Factor XI Deficiency
The 23andMe PGS Genetic Health Risk Report for Factor XI Deficiency is indicated for reporting of the F283L, E117X, and IVS14+1G>A variants in the F11 gene. This report describes if a person has a variant associated with Factor XI deficiency and the potential for a higher risk of excessive bleeding following trauma or surgery, but it does not describe a person's overall risk for excessive bleeding. This report is most relevant for people of Ashkenazi Jewish descent.
Celiac Disease
The 23andMe PGS Genetic Health Risk Report for Celiac Disease is indicated for reporting of a variant in the HLA-DQ2.5 haplotype. The report describes if a person has a haplotype associated with an increased risk of developing celiac disease, but it does not describe a person's overall risk for developing celiac disease. This report is most relevant for people of European descent.
G6PD Deficiency
The 23andMe PGS Genetic Health Risk Report for Glucose-6-Phosphate-Dehydrogenase Deficiency is indicated for reporting of the Val68Met variant in the G6PD gene. This report describes if a person has a variant associated with G6PD deficiency and a higher risk for episodes of anemia, but it does not describe a person's overall risk of developing anemia. This report is most relevant for people of African descent.

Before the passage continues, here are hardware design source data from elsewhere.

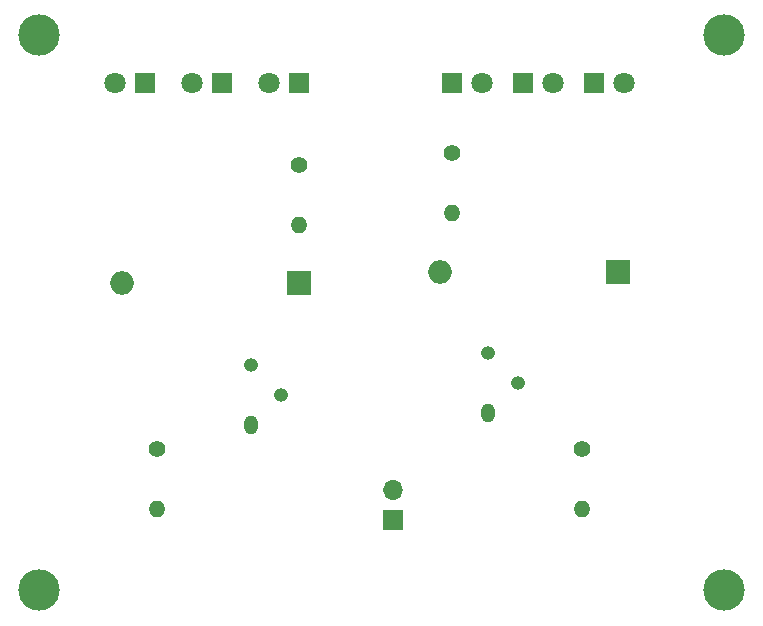
<source format=gbr>
%TF.GenerationSoftware,KiCad,Pcbnew,(5.1.12)-1*%
%TF.CreationDate,2023-08-13T12:23:47+05:30*%
%TF.ProjectId,dancing led,64616e63-696e-4672-906c-65642e6b6963,rev?*%
%TF.SameCoordinates,Original*%
%TF.FileFunction,Copper,L1,Top*%
%TF.FilePolarity,Positive*%
%FSLAX46Y46*%
G04 Gerber Fmt 4.6, Leading zero omitted, Abs format (unit mm)*
G04 Created by KiCad (PCBNEW (5.1.12)-1) date 2023-08-13 12:23:47*
%MOMM*%
%LPD*%
G01*
G04 APERTURE LIST*
%TA.AperFunction,ComponentPad*%
%ADD10O,1.200000X1.200000*%
%TD*%
%TA.AperFunction,ComponentPad*%
%ADD11O,1.200000X1.600000*%
%TD*%
%TA.AperFunction,ComponentPad*%
%ADD12C,1.800000*%
%TD*%
%TA.AperFunction,ComponentPad*%
%ADD13R,1.800000X1.800000*%
%TD*%
%TA.AperFunction,ComponentPad*%
%ADD14O,1.400000X1.400000*%
%TD*%
%TA.AperFunction,ComponentPad*%
%ADD15C,1.400000*%
%TD*%
%TA.AperFunction,ComponentPad*%
%ADD16O,2.000000X2.000000*%
%TD*%
%TA.AperFunction,ComponentPad*%
%ADD17R,2.000000X2.000000*%
%TD*%
%TA.AperFunction,ComponentPad*%
%ADD18O,1.700000X1.700000*%
%TD*%
%TA.AperFunction,ComponentPad*%
%ADD19R,1.700000X1.700000*%
%TD*%
%TA.AperFunction,ViaPad*%
%ADD20C,3.500000*%
%TD*%
G04 APERTURE END LIST*
D10*
%TO.P,T2,3*%
%TO.N,Net-(C1-Pad1)*%
X172000000Y-95920000D03*
%TO.P,T2,2*%
%TO.N,Net-(C2-Pad1)*%
X174540000Y-98460000D03*
D11*
%TO.P,T2,1*%
%TO.N,Net-(9V1-Pad2)*%
X172000000Y-101000000D03*
%TD*%
D10*
%TO.P,T1,3*%
%TO.N,Net-(C2-Pad2)*%
X152000000Y-96920000D03*
%TO.P,T1,2*%
%TO.N,Net-(C1-Pad2)*%
X154540000Y-99460000D03*
D11*
%TO.P,T1,1*%
%TO.N,Net-(9V1-Pad2)*%
X152000000Y-102000000D03*
%TD*%
D12*
%TO.P,R7,2*%
%TO.N,Net-(G3-Pad1)*%
X177540000Y-73000000D03*
D13*
%TO.P,R7,1*%
%TO.N,Net-(G2-Pad2)*%
X175000000Y-73000000D03*
%TD*%
D12*
%TO.P,R6,2*%
%TO.N,Net-(G1-Pad1)*%
X153460000Y-73000000D03*
D13*
%TO.P,R6,1*%
%TO.N,Net-(R1-Pad1)*%
X156000000Y-73000000D03*
%TD*%
D12*
%TO.P,R5,2*%
%TO.N,Net-(9V1-Pad1)*%
X140460000Y-73000000D03*
D13*
%TO.P,R5,1*%
%TO.N,Net-(G1-Pad2)*%
X143000000Y-73000000D03*
%TD*%
D14*
%TO.P,R4,2*%
%TO.N,Net-(9V1-Pad1)*%
X180000000Y-109080000D03*
D15*
%TO.P,R4,1*%
%TO.N,Net-(C2-Pad1)*%
X180000000Y-104000000D03*
%TD*%
D14*
%TO.P,R3,2*%
%TO.N,Net-(9V1-Pad1)*%
X144000000Y-109080000D03*
D15*
%TO.P,R3,1*%
%TO.N,Net-(C1-Pad2)*%
X144000000Y-104000000D03*
%TD*%
D14*
%TO.P,R2,2*%
%TO.N,Net-(C1-Pad1)*%
X169000000Y-84080000D03*
D15*
%TO.P,R2,1*%
%TO.N,Net-(G2-Pad1)*%
X169000000Y-79000000D03*
%TD*%
D14*
%TO.P,R1,2*%
%TO.N,Net-(C2-Pad2)*%
X156000000Y-85080000D03*
D15*
%TO.P,R1,1*%
%TO.N,Net-(R1-Pad1)*%
X156000000Y-80000000D03*
%TD*%
D12*
%TO.P,G3,2*%
%TO.N,Net-(9V1-Pad1)*%
X183540000Y-73000000D03*
D13*
%TO.P,G3,1*%
%TO.N,Net-(G3-Pad1)*%
X181000000Y-73000000D03*
%TD*%
D12*
%TO.P,G2,2*%
%TO.N,Net-(G2-Pad2)*%
X171540000Y-73000000D03*
D13*
%TO.P,G2,1*%
%TO.N,Net-(G2-Pad1)*%
X169000000Y-73000000D03*
%TD*%
D12*
%TO.P,G1,2*%
%TO.N,Net-(G1-Pad2)*%
X147000000Y-73000000D03*
D13*
%TO.P,G1,1*%
%TO.N,Net-(G1-Pad1)*%
X149540000Y-73000000D03*
%TD*%
D16*
%TO.P,C2,2*%
%TO.N,Net-(C2-Pad2)*%
X168000000Y-89000000D03*
D17*
%TO.P,C2,1*%
%TO.N,Net-(C2-Pad1)*%
X183000000Y-89000000D03*
%TD*%
D16*
%TO.P,C1,2*%
%TO.N,Net-(C1-Pad2)*%
X141000000Y-90000000D03*
D17*
%TO.P,C1,1*%
%TO.N,Net-(C1-Pad1)*%
X156000000Y-90000000D03*
%TD*%
D18*
%TO.P,9V1,2*%
%TO.N,Net-(9V1-Pad2)*%
X164000000Y-107460000D03*
D19*
%TO.P,9V1,1*%
%TO.N,Net-(9V1-Pad1)*%
X164000000Y-110000000D03*
%TD*%
D20*
%TO.N,*%
X134000000Y-69000000D03*
X192000000Y-69000000D03*
X134000000Y-116000000D03*
X192000000Y-116000000D03*
%TD*%
M02*

</source>
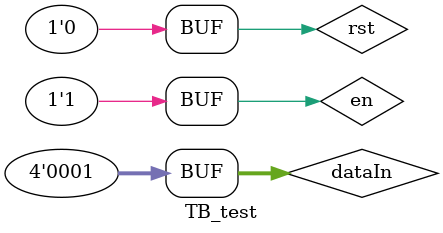
<source format=v>
`timescale 1ns / 1ps

module TB_test ();
  
  parameter WIDTH = 4;
  reg  en, rst;
  reg  [WIDTH-1:0] dataIn;
  wire [WIDTH-1:0] dataOut;
  
  DLatch #(.WIDTH(WIDTH)) DUT (
    .en(en),
    .rst(rst),
    .dataIn(dataIn),
    .dataOut(dataOut)
  );
  
  initial
    begin
      rst <= 1'b1; en <= 1'b0; 
      dataIn <= 4'b0000; #10;
      
      rst <= 1'b0; en <= 1'b1;
      dataIn <= 4'b0101; #20;
      dataIn <= 4'b1100; #20;
      
      en <= 1'b0;
      dataIn <= 4'b1111; #20;
      dataIn <= 4'b0001; #20;
      
      en <= 1'b1; #10;
    end
endmodule
</source>
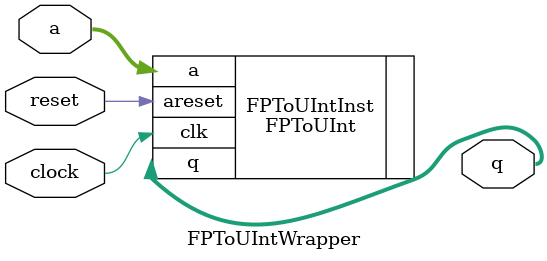
<source format=v>
module FPToUIntWrapper (
    input  wire        clock,
    input  wire        reset,
    input  wire [31:0] a,
    output wire [31:0] q
  );

  FPToUInt FPToUIntInst (
    .clk(clock)
  , .areset(reset)
  , .a(a)
  , .q(q)
  );
endmodule

</source>
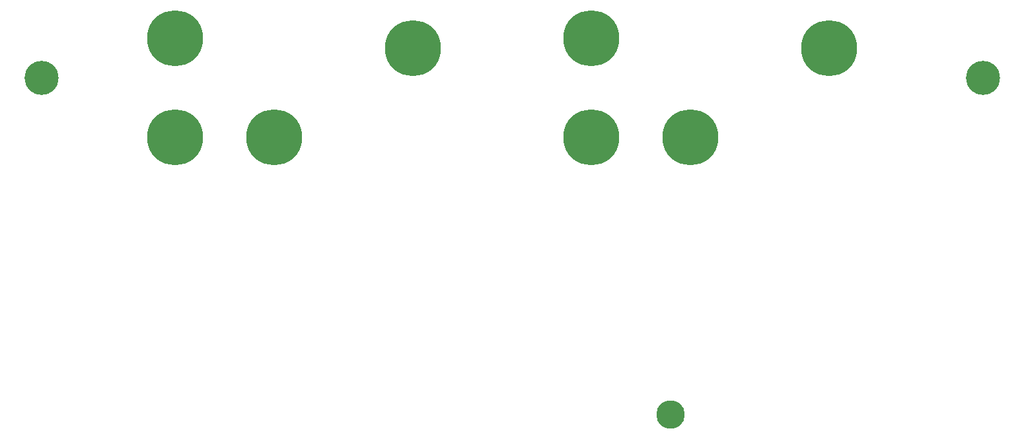
<source format=gbs>
G75*
%MOIN*%
%OFA0B0*%
%FSLAX25Y25*%
%IPPOS*%
%LPD*%
%AMOC8*
5,1,8,0,0,1.08239X$1,22.5*
%
%ADD10C,0.14380*%
%ADD11C,0.28222*%
%ADD12C,0.17198*%
D10*
X0332500Y0008040D03*
D11*
X0082500Y0148040D03*
X0132500Y0148040D03*
X0202500Y0193040D03*
X0292500Y0198040D03*
X0292500Y0148040D03*
X0342500Y0148040D03*
X0412500Y0193040D03*
X0082500Y0198040D03*
D12*
X0015000Y0178040D03*
X0490000Y0178040D03*
M02*

</source>
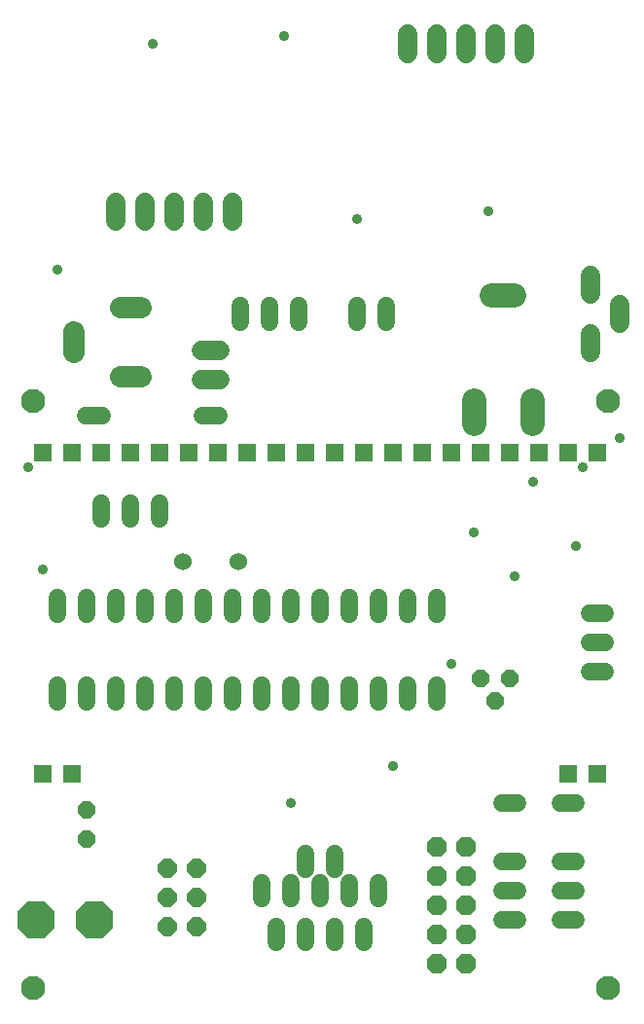
<source format=gbs>
G75*
G70*
%OFA0B0*%
%FSLAX24Y24*%
%IPPOS*%
%LPD*%
%AMOC8*
5,1,8,0,0,1.08239X$1,22.5*
%
%ADD10OC8,0.0640*%
%ADD11C,0.0600*%
%ADD12C,0.0600*%
%ADD13OC8,0.0600*%
%ADD14OC8,0.1280*%
%ADD15C,0.0820*%
%ADD16C,0.0595*%
%ADD17OC8,0.0680*%
%ADD18R,0.0600X0.0600*%
%ADD19C,0.0740*%
%ADD20C,0.0680*%
%ADD21C,0.0827*%
%ADD22C,0.0357*%
D10*
X007081Y016392D03*
X007081Y017392D03*
X007081Y018392D03*
X008081Y018392D03*
X008081Y017392D03*
X008081Y016392D03*
D11*
X007631Y028892D03*
X009531Y028892D03*
D12*
X009331Y027672D02*
X009331Y027112D01*
X008331Y027112D02*
X008331Y027672D01*
X007331Y027672D02*
X007331Y027112D01*
X006331Y027112D02*
X006331Y027672D01*
X005331Y027672D02*
X005331Y027112D01*
X004331Y027112D02*
X004331Y027672D01*
X003331Y027672D02*
X003331Y027112D01*
X003331Y024672D02*
X003331Y024112D01*
X004331Y024112D02*
X004331Y024672D01*
X005331Y024672D02*
X005331Y024112D01*
X006331Y024112D02*
X006331Y024672D01*
X007331Y024672D02*
X007331Y024112D01*
X008331Y024112D02*
X008331Y024672D01*
X009331Y024672D02*
X009331Y024112D01*
X010331Y024112D02*
X010331Y024672D01*
X011331Y024672D02*
X011331Y024112D01*
X012331Y024112D02*
X012331Y024672D01*
X013331Y024672D02*
X013331Y024112D01*
X014331Y024112D02*
X014331Y024672D01*
X015331Y024672D02*
X015331Y024112D01*
X016331Y024112D02*
X016331Y024672D01*
X016331Y027112D02*
X016331Y027672D01*
X015331Y027672D02*
X015331Y027112D01*
X014331Y027112D02*
X014331Y027672D01*
X013331Y027672D02*
X013331Y027112D01*
X012331Y027112D02*
X012331Y027672D01*
X011331Y027672D02*
X011331Y027112D01*
X010331Y027112D02*
X010331Y027672D01*
X008861Y033892D02*
X008301Y033892D01*
X006831Y030922D02*
X006831Y030362D01*
X005831Y030362D02*
X005831Y030922D01*
X004831Y030922D02*
X004831Y030362D01*
X004861Y033892D02*
X004301Y033892D01*
X009581Y037112D02*
X009581Y037672D01*
X010581Y037672D02*
X010581Y037112D01*
X011581Y037112D02*
X011581Y037672D01*
X013581Y037672D02*
X013581Y037112D01*
X014581Y037112D02*
X014581Y037672D01*
X021551Y027142D02*
X022111Y027142D01*
X022111Y026142D02*
X021551Y026142D01*
X021551Y025142D02*
X022111Y025142D01*
X014331Y017922D02*
X014331Y017362D01*
X013831Y016422D02*
X013831Y015862D01*
X013331Y017362D02*
X013331Y017922D01*
X012831Y018362D02*
X012831Y018922D01*
X012331Y017922D02*
X012331Y017362D01*
X011831Y016422D02*
X011831Y015862D01*
X011331Y017362D02*
X011331Y017922D01*
X011831Y018362D02*
X011831Y018922D01*
X010831Y016422D02*
X010831Y015862D01*
X010331Y017362D02*
X010331Y017922D01*
X012831Y016422D02*
X012831Y015862D01*
D13*
X017831Y024892D03*
X018331Y024142D03*
X018831Y024892D03*
X004331Y020392D03*
X004331Y019392D03*
D14*
X004581Y016642D03*
X002581Y016642D03*
D15*
X017581Y033646D02*
X017581Y034426D01*
X019581Y034426D02*
X019581Y033646D01*
X018971Y038036D02*
X018191Y038036D01*
D16*
X018554Y020642D02*
X019109Y020642D01*
X019109Y018642D02*
X018554Y018642D01*
X018554Y017642D02*
X019109Y017642D01*
X019109Y016642D02*
X018554Y016642D01*
X020554Y016642D02*
X021109Y016642D01*
X021109Y017642D02*
X020554Y017642D01*
X020554Y018642D02*
X021109Y018642D01*
X021109Y020642D02*
X020554Y020642D01*
D17*
X017331Y019142D03*
X017331Y018142D03*
X017331Y017142D03*
X017331Y016142D03*
X017331Y015142D03*
X016331Y015142D03*
X016331Y016142D03*
X016331Y017142D03*
X016331Y018142D03*
X016331Y019142D03*
D18*
X020831Y021642D03*
X021831Y021642D03*
X021831Y032642D03*
X020831Y032642D03*
X019831Y032642D03*
X018831Y032642D03*
X017831Y032642D03*
X016831Y032642D03*
X015831Y032642D03*
X014831Y032642D03*
X013831Y032642D03*
X012831Y032642D03*
X011831Y032642D03*
X010831Y032642D03*
X009831Y032642D03*
X008831Y032642D03*
X007831Y032642D03*
X006831Y032642D03*
X005831Y032642D03*
X004831Y032642D03*
X003831Y032642D03*
X002831Y032642D03*
X002831Y021642D03*
X003831Y021642D03*
D19*
X005481Y035248D02*
X006181Y035248D01*
X006181Y037611D02*
X005481Y037611D01*
X003902Y036760D02*
X003902Y036060D01*
D20*
X005331Y040572D02*
X005331Y041212D01*
X006331Y041212D02*
X006331Y040572D01*
X007331Y040572D02*
X007331Y041212D01*
X008331Y041212D02*
X008331Y040572D01*
X009331Y040572D02*
X009331Y041212D01*
X008901Y036142D02*
X008261Y036142D01*
X008261Y035142D02*
X008901Y035142D01*
X015331Y046322D02*
X015331Y046962D01*
X016331Y046962D02*
X016331Y046322D01*
X017331Y046322D02*
X017331Y046962D01*
X018331Y046962D02*
X018331Y046322D01*
X019331Y046322D02*
X019331Y046962D01*
X021581Y038712D02*
X021581Y038072D01*
X021581Y036712D02*
X021581Y036072D01*
X022581Y037072D02*
X022581Y037712D01*
D21*
X002512Y014323D03*
X002512Y034402D03*
X022197Y034402D03*
X022197Y014323D03*
D22*
X016831Y025392D03*
X014831Y021892D03*
X011331Y020642D03*
X017581Y029892D03*
X018981Y028392D03*
X019631Y031642D03*
X021081Y029442D03*
X021331Y032142D03*
X022581Y033142D03*
X018081Y040892D03*
X013581Y040642D03*
X011081Y046892D03*
X006581Y046642D03*
X003331Y038892D03*
X002331Y032142D03*
X002831Y028642D03*
M02*

</source>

Early-Onset Primary Dystonia (DYT1/TOR1A-Related)
The 23andMe PGS Genetic Health Risk Report for Early-Onset Primary Dystonia (DYT1/TOR1A-Related) is indicated for reporting of the deltaE302/303 variant in the DYT1 gene. This report describes if a person has variants associated with a higher risk for early-onset primary dystonia, but it does not describe a person's overall risk of developing dystonia. This report is most relevant for people of Ashkenazi Jewish descent.
Hereditary Hemochromatosis
The 23andMe PGS Genetic Health Risk Report for Hereditary Hemochromatosis is indicated for reporting of the C282Y and H63D variants in the HFE gene. This report describes if a person has variants associated with hereditary hemochromatosis and a higher risk for iron overload, but it does not describe a person's overall risk of developing iron overload. This report is most relevant for people of European descent.